## Objective
Keep only the lines of the material that contain the string "many", where uppercase and lowercase must match.

## Source records

************

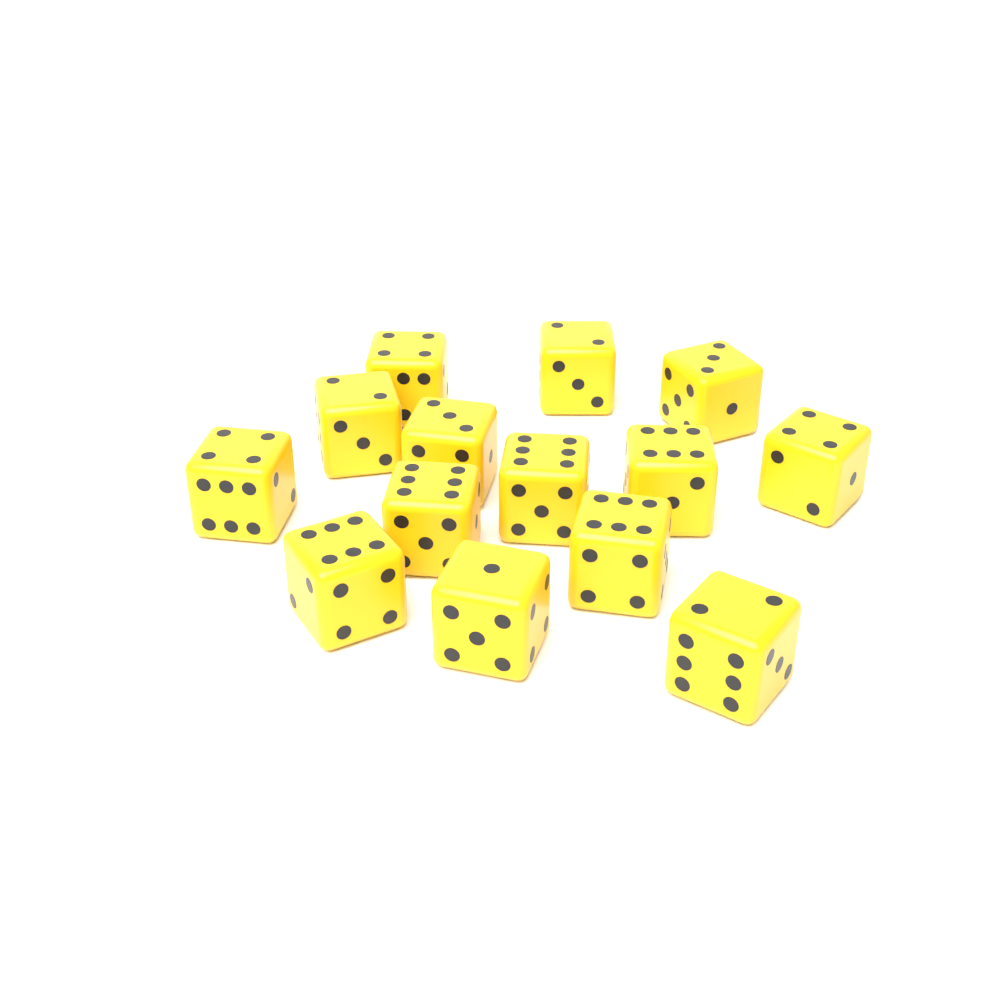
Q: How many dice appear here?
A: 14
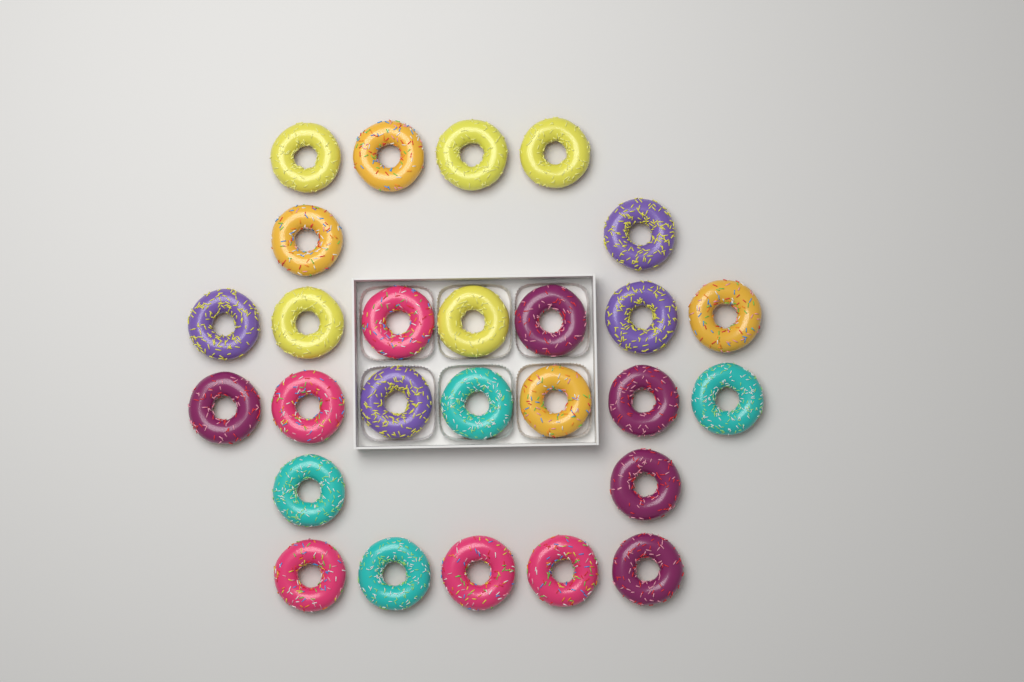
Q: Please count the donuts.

************

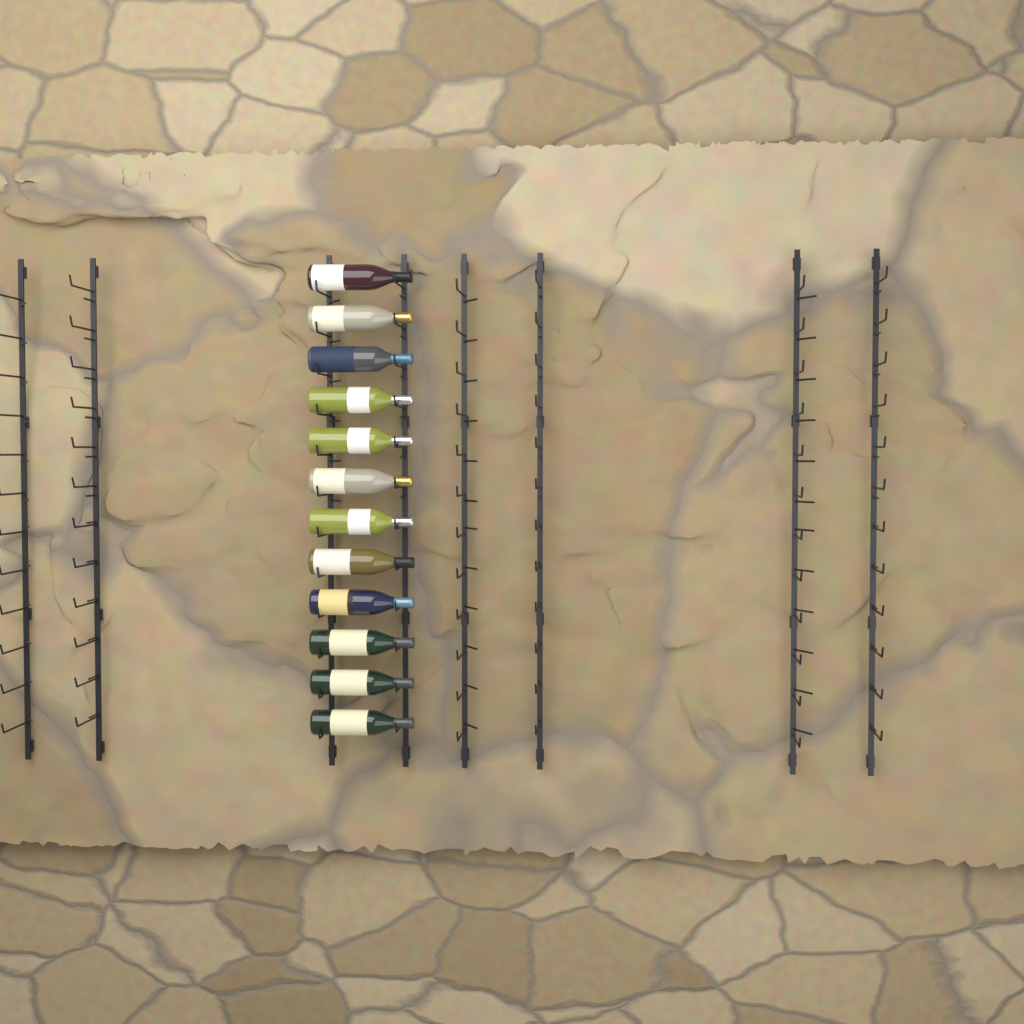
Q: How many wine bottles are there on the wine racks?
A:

************

## Expected output
Q: How many dice appear here?
Q: How many wine bottles are there on the wine racks?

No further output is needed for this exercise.